A database management system (DBMS) is created for defining, manipulating, retrieving, and managing data within a database. Typically, a DBMS will manipulate the data, data format, field names, file structure, and record structure. It defines rules, too, for the validation and manipulation of said data.
These systems are set up on certain data handling concepts, as database administration practices continue to evolve. The earliest databases were only capable of handling single pieces of data that had been formatted specially.
But the more advanced systems available today are capable of handling less-formatted data of various types, and of connecting them in more sophisticated ways.
How a Database Management System Works
Database management system models have evolved significantly over the years. And that’s crucial in understanding the way in which different database management systems work.
The earliest database management system types primarily comprised hierarchy and network models:
- in the hierarchy model, each component or node functions as part of a child/parent relationship with another component or node
- In the network model, an individual component may have numerous relationships: in essence, a single node can “multicast” connections
But these models have been overtaken by a relational database over time.
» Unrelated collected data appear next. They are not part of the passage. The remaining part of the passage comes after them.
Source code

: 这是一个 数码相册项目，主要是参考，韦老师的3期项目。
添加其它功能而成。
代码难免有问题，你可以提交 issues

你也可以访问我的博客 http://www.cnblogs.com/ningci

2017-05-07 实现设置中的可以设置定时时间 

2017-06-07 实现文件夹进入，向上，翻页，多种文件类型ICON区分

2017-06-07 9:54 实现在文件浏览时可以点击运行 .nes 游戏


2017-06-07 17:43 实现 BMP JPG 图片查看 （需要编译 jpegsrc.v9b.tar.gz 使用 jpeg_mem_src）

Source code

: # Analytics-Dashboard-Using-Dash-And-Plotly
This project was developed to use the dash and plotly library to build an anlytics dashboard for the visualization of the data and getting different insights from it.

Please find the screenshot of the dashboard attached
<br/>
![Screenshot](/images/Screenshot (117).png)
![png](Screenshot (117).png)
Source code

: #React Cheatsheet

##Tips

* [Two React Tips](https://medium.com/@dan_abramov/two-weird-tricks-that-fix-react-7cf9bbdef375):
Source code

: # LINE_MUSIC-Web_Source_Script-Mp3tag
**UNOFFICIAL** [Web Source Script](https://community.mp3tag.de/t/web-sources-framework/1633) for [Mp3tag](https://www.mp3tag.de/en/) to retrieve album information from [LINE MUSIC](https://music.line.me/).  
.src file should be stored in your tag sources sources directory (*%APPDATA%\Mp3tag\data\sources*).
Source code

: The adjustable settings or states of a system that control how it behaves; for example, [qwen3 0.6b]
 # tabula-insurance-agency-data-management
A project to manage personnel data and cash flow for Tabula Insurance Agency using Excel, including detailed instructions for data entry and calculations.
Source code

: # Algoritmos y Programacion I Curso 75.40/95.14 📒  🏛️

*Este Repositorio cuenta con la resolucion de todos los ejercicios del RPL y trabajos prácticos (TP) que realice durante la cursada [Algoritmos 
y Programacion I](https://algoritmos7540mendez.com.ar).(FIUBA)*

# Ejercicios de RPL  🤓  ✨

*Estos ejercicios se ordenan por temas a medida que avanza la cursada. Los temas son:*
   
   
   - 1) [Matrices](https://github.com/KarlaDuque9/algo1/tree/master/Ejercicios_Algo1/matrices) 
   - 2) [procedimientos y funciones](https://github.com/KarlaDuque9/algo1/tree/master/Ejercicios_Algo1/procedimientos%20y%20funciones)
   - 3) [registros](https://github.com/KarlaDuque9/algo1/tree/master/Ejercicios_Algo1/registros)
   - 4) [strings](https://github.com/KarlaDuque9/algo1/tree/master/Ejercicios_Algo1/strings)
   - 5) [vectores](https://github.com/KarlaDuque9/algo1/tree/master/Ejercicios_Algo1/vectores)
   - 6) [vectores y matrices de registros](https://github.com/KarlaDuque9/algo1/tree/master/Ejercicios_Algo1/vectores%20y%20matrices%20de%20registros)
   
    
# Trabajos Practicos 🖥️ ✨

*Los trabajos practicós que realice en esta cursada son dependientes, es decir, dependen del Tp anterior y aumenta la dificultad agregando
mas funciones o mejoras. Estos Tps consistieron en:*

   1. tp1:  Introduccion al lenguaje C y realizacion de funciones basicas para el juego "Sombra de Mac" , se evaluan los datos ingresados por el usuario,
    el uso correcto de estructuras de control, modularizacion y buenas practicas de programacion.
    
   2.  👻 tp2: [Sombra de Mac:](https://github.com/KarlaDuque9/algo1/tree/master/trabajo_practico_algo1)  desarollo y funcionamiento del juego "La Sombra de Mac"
A relational database model has individual components with attributes linked to their respective identities via a database table design. Within an individual database table, the rows and columns include the identities and attributes in such a way that allows for the use of standard structured query language (SQL) in gathering various types of information on these models.
However, a newer concept — NoSQL — has gained recognition since. Those with expertise in the subject claim that the best way to understand NoSQL is to rephrase it so that it means “not only SQL” instead. More specifically, NoSQL can be used broadly to describe systems that are beyond the standard SQL and relational database models.
It’s also worth noting that NoSQL is a far more abstract term than the conventional relational database. NoSQL can be considered “not relational”, in the traditional sense at least. One well-known NoSQL database management system type is the object-oriented database model.
Instead of comprising relational tables, database systems utilize object designs to work with the attributes and identities covered above.
Amongst the considerations for NoSQL database design are the degree of normalization, or data structuring, that takes place, and the way in which this is handled by the database system. Engineers need to explore tools for consistency and data resolution throughout the system. This is important to achieve uniformity, and for fixing a number of correlation problems.
Other database management system model types include the graph database model, in which graph models are utilized for semantic queries, as well as the entity-relational model. Both serve as additional alternatives to standard relational database design.
Newer database management system types may be utilized where a data center has a broad disparity of data that is formatted differently, or relatively unformatted (“raw”), to handle. In these cases, records will not be normalized as per the conventional method.
This, and other kinds of advances, have made the world of database management systems more complicated. And they have increased the value that experienced database engineers and administrators for modern systems have.